Atiku Aboki, a local resident who attended the school shortly after the shooting stopped, told Reuters news agency he saw a scene of panic and confusion as people were looking for their children.
“When we got there we saw students cry, teachers cry, everyone sympathizes with people,” he said over the phone.
“Everyone was confused. Then my brother called me [to say] that her two children were not seen and [we] I don’t know if they are among the kidnapped.
Heavily armed criminal gangs, known locally as bandits, have long targeted the central and northwestern states, looting villages, stealing livestock and kidnapping for ransom.
But they have increasingly targeted schools, snatching up students or schoolchildren and rounding them up in forest hiding places to negotiate ransom payments.
More than 700 children and students have already been kidnapped by these gangs for ransom since December.

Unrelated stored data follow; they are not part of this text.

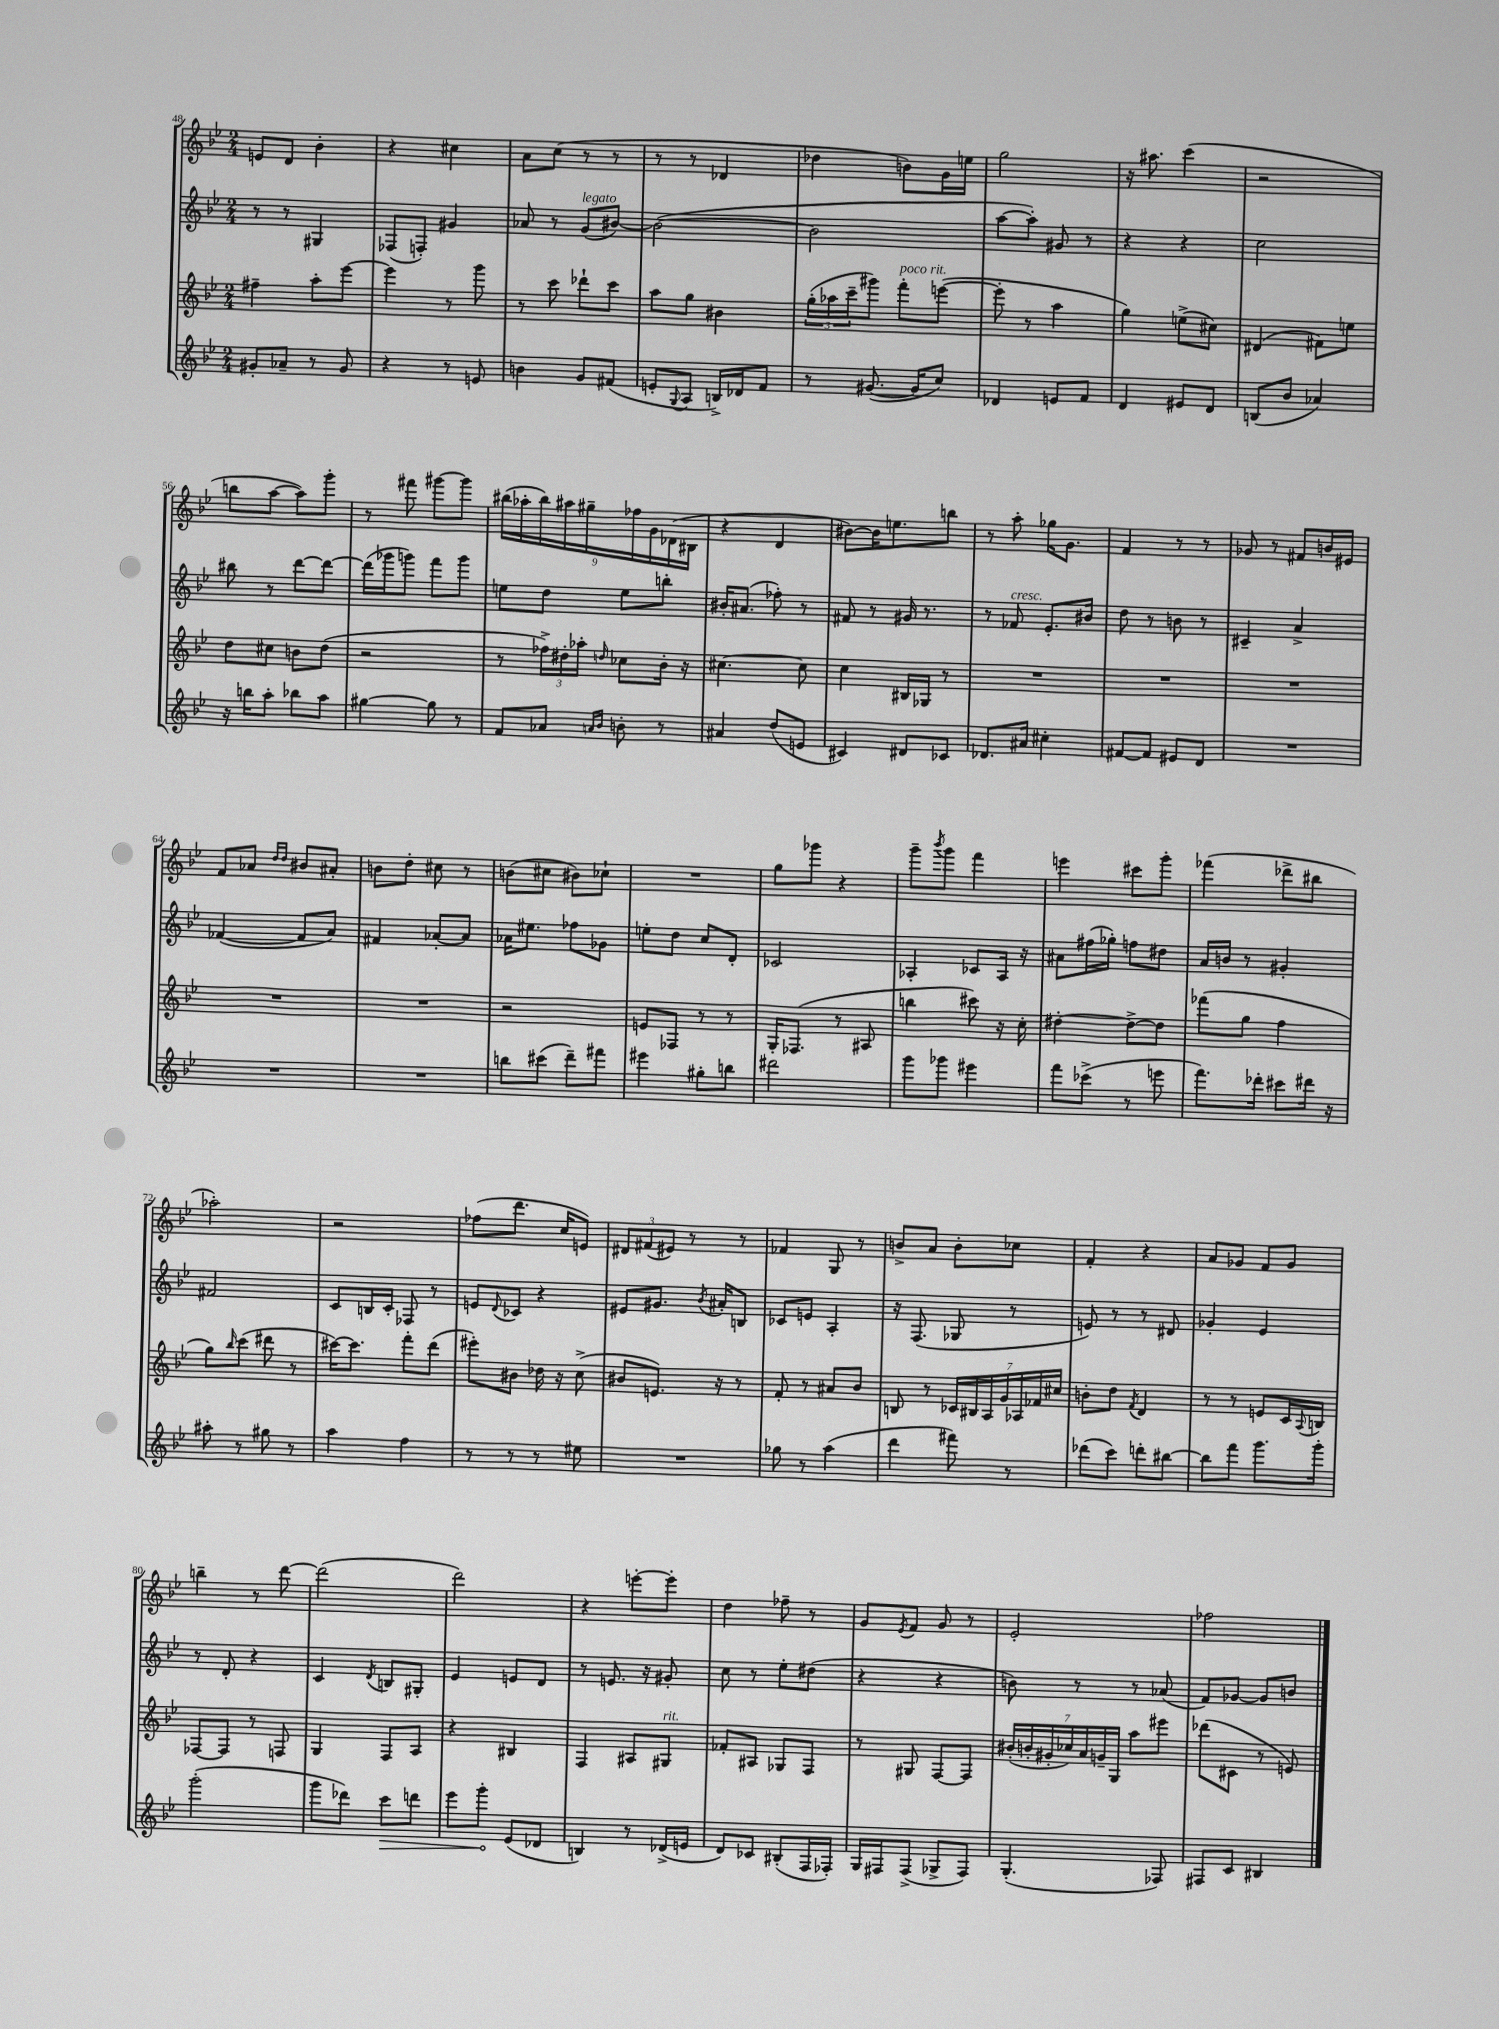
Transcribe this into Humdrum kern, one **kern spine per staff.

**kern	**kern	**kern	**kern
*staff4	*staff3	*staff2	*staff1
*clefG2	*clefG2	*clefG2	*clefG2
*k[b-e-]	*k[b-e-]	*k[b-e-]	*k[b-e-]
*M2/4	*M2/4	*M2/4	*M2/4
8g#'/L	4ff#~\	8r	8e/L
8a-~/J	.	8r	8d/J
8r	8aa'\L	4G#/	4b-'\
8g#/	[8eee-\J	.	.
=	=	=	=
4r	4eee-\]	(8F-/L	4r
.	.	8F'/J)	.
8r	8r	4g#/	4cc#\
8e/	8ggg\	.	.
=	=	=	=
4b\	8r	8a-/	8a\L
.	8ccc\	8r	(8cc\J
8g/L	8ddd-`\L	(8g/L	8r
(8f#/J	8ccc\J	[8b#/J)	8r
=	=	=	=
8e'/L	8aa\L	(2b#\_	8r
8qqG/	.	.	.
8A/J	8gg\J	.	8r
16B^/LL)	4b#\	.	4d-/
16d-/J	.	.	.
8f/J	.	.	.
=	=	=	=
8r	(24gg'\LL	2b#\]	4dd-\
.	24aa-\	.	.
.	24ccc~\J	.	.
([8.g#/	8ggg#\J)	.	.
.	8fff'\L	.	8b\L)
16g#/]LK	.	.	.
8cc/J)	([8eee\J	.	16g\L
.	.	.	16ee\JJ
=	=	=	=
4d-/	8eee'\]	[8aa\L	2gg\
.	8r	8aa'\]J)	.
8e/L	4aa\	8g#/	.
8f/J	.	8r	.
=	=	=	=
4d/	4gg\)	4r	16r
.	.	.	8.aa#\
8e#/L	(8ee^\L	4r	(4ccc\
8d/J	8cc#\J)	.	.
=	=	=	=
(8B/L	(4d#/	2cc\	2r
8b-/J	.	.	.
4a-/)	8f#\L)	.	.
.	8ee\J	.	.
=	=	=	=
16r	8dd\L	8bb#\	8bb\L
16bb\LK	.	.	.
8aa'\J	8cc#\J	8r	[8aa\J
8bb-\L	8b\L	[8ddd\L	8aa\]L)
8aa\J	(8dd\J	8ddd\_J	8ggg'\J
=	=	=	=
[4gg#\	2r	(16ddd\]LL	8r
.	.	16ggg-\J	.
.	.	8ggg\J)	8fff#\
8gg#\]	.	8fff\L	[8ggg#\L
8r	.	8ggg\J	8ggg#\]J
=	=	=	=
8f/L	8r	8ee\L	(18bb#\LL
.	.	.	18aa-'\
.	.	.	18bb#\)
8a-/J	24ff-^\LL)	8dd\J	.
.	24dd#'\	.	18aa#\
.	24aa-'\JJ	.	.
.	.	.	18gg#~\
16qqa/LL	.	.	.
16qqb-/JJ	16qqdd/	.	.
8b'\	8cc-\L	8ee\L	.
.	.	.	18ff-\
.	.	.	18g\
8r	16b-'\Jk	8bb'\J	.
.	.	.	(18d-\
.	16r	.	.
.	.	.	18B#\JJ
=	=	=	=
4a#/	[4.cc#\	16b#'/LK	4r
.	.	(8.a#/J	.
(8dd/L	.	8ff-'\)	4d/
8e/J	8cc#\]	8r	.
=	=	=	=
4c#/)	4cc\	8f#/	[8b#\L)
.	.	8r	16b#\]K
.	.	.	8.ee\
8d#/L	16B#/LL	16g#/	.
.	16G-/JJ	8.r	.
8c-/J	8r	.	8bb\J
=	=	=	=
8.d-/L	2r	8r	8r
.	.	8f-/	8aa'\
16a#/Jk	.	.	.
4cc#'\	.	8.e-'/L	16gg-\LK
.	.	.	8.g\J
.	.	16b#/Jk	.
=	=	=	=
[8f#/L	2r	8dd\	4f/
8f#/]J	.	8r	.
8e#/L	.	8b\	8r
8d/J	.	8r	8r
=	=	=	=
2r	2r	4c#~/	8g-/
.	.	.	8r
.	.	4a^/	8f#/L
.	.	.	16b/L
.	.	.	16e#/JJ
=	=	=	=
2r	2r	([4f-/	8f/L
.	.	.	8a-/J
.	.	.	16qqdd/LL
.	.	.	16qqdd/JJ
.	.	8f-/]L	8b#/L
.	.	8a/J)	8a#'/J
=	=	=	=
2r	2r	4f#/	8b\L
.	.	.	8dd'\J
.	.	[8a-'/L	8cc#\
.	.	8a-/]J	8r
=	=	=	=
8bb\L	2r	16a-\LK	(8b\L
.	.	8.ee#\J	.
(8ccc#\J	.	.	8cc#\J
8ddd~\L)	.	8ff-\L	8b#\L)
8fff#\J	.	8g-\J	8cc-`\J
=	=	=	=
4eee#\	8e/L	8ee'\L	2r
.	8F-/J	8dd\J	.
8gg#'\L	8r	8cc/L	.
8bb\J	8r	8d'/J	.
=	=	=	=
2ddd#\	16G'/LK	2c-/	8gg\L
.	(8.F-/J	.	.
.	.	.	8ggg-\J
.	8r	.	4r
.	8A#/	.	.
=	=	=	=
8ggg\L	4bb\	4A-'/	8ggg~\L
.	.	.	8qbbb-/
8ggg-\J	.	.	8ggg\J
4eee#\	8ccc#\)	8c-/L	4fff\
.	16r	16A-/Jk	.
.	16cc'\	16r	.
=	=	=	=
8fff\L	[4dd#'\	8a#\L	4eee\
(8ccc-^\J	.	(16ff#\L	.
.	.	16gg-'\JJ)	.
8r	8dd#^\_L	8ff\L	8ccc#\L
8eee\	8dd#\]J	8dd#\J	8ggg'\J
=	=	=	=
8.fff\L)	(8fff-\L	16a/LL	(4fff-\
.	.	16b/JJ	.
.	8gg\J	8r	.
16ddd-'\Jk	.	.	.
8ccc#\L	4ff\	4g#'/	8ddd-^\L
16ddd#\Jk	.	.	8bb#\J
16r	.	.	.
=	=	=	=
8aa#'\	8gg\L)	2f#/	2aa-'\)
.	16qqbb-/	.	.
8r	(8ccc\J	.	.
8gg#\	8ddd#\	.	.
8r	8r	.	.
=	=	=	=
4aa\	[16ccc#\LK)	8c/L	2r
.	8.ccc#\]J	.	.
.	.	16B/L	.
.	.	16c'/JJ	.
4ff\	8fff'\L	8F-/	.
.	(8ddd\J	8r	.
=	=	=	=
8r	8eee#'\L)	8e/L	(8ff-\L
.	.	8qqd/	.
8r	8b#\J	8c-/J	8.ddd\J
8r	16dd-\	4r	.
.	16r	.	16cc/LK
8ee#\	(8cc^\	.	8e/J)
=	=	=	=
2r	8b#/L	8e#/L	12d#/L
.	.	.	(12f#/
.	8.e/J)	8.g#/J	.
.	.	.	12e#/J)
.	.	.	8r
.	.	8qb-/	.
.	16r	16a#'/LK	.
.	8r	8B/J	8r
=	=	=	=
8gg-\	8f'/	8c-/L	4f-/
8r	8r	8e/J	.
(4aa\	8a#/L	4A'/	8G/
.	8b-/J	.	8r
=	=	=	=
4ddd\	8B/	16r	8b^/L
.	.	(8.F/	.
.	8r	.	8a/J
8fff#\)	28c-/LL	8G-/	8b'\L
.	28B#/	.	.
.	28A/	.	.
.	28g/	.	.
8r	.	8r	8cc-\J
.	28A-/	.	.
.	28f-/	.	.
.	28cc#/JJ	.	.
=	=	=	=
(8ddd-\L	8b'\L	8e/)	4f'/
8ccc\J)	8dd\J	8r	.
.	8qf/	.	.
8ddd'\L	4d/	8r	4r
[8bb#\J	.	8d#/	.
=	=	=	=
8bb#\]L	8r	4g-'/	8a/L
8fff\J	8r	.	8g-/J
8.ggg\L	8e/L	4e-/	8f/L
.	16c/L	.	8g-/J
.	8qqA/	.	.
16ggg'\Jk	16B/JJ	.	.
=	=	=	=
(2ggg'\	[8F-/L	8r	4bb~\
.	8F-/]J	8d'/	.
.	8r	4r	8r
.	8F/	.	[8ddd\
=	=	=	=
8ggg\L	4G/	4c/	(2ddd\]
8ddd-\J)	.	.	.
.	.	8qd/	.
8ccc\L	8F/L	8B/L	.
8ddd\J	8A/J	8G#'/J	.
=	=	=	=
8eee-\L	4r	4e-/	2ddd\)
8ggg'\J	.	.	.
(8e-/L	4B#/	8e/L	.
8d-/J	.	8d/J	.
=	=	=	=
4B/)	4F/	8r	4r
.	.	8.e/	.
8r	8A#/L	.	[8eee'\L
.	.	16r	.
(16d-^/LL	8G#/J	8g#'/	8eee'\]J
16e/JJ	.	.	.
=	=	=	=
8d/L)	8f-'/L	8cc\	4dd\
8c-/J	8A#/J	8r	.
(8B#'/L	8G-/L	8ee-'\L	8ff-~\
16F/L	8F/J	(8dd#\J	8r
16F-'/JJ)	.	.	.
=	=	=	=
16G/LL	8r	4r	8g/L
16F#/J	.	.	.
.	.	.	8qe-/
(8F#^/J	8G#/	.	8f/J
8G-^/L	[8F/L	4r	8g/
8F#/J)	8F/]J	.	8r
=	=	=	=
(4.G'/	(28b#'/LL	8b\)	2e-'/
.	28b'/	.	.
.	28g#'/	.	.
.	28cc-/)	.	.
.	.	8r	.
.	28a/	.	.
.	28g~/	.	.
.	28G/JJ	.	.
.	8aa\L	8r	.
8F-/)	8eee#\J	(8a-/	.
=	=	=	=
8F#/L	(8ddd-\L	8f/L)	2ff-\
8c/J	8c#\J	[8g-/J	.
4B#/	8r	8g-/]L	.
.	8e/)	8b/J	.
==	==	==	==
*-	*-	*-	*-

The raids mainly took place in the northwest region. They are distinct from the armed operations centered in the northeast, where the Boko Haram group made headlines in 2014 when they abducted more than 270 schoolgirls from the town of Chibok.
At the end of May, gunmen seized 136 children from an Islamic seminary in Niger State, central Nigeria.
The mass kidnappings are just one challenge for President Muhammadu Buhari’s security forces, who are also battling armed conflict in the northeast and rising separatist tensions in the southeast.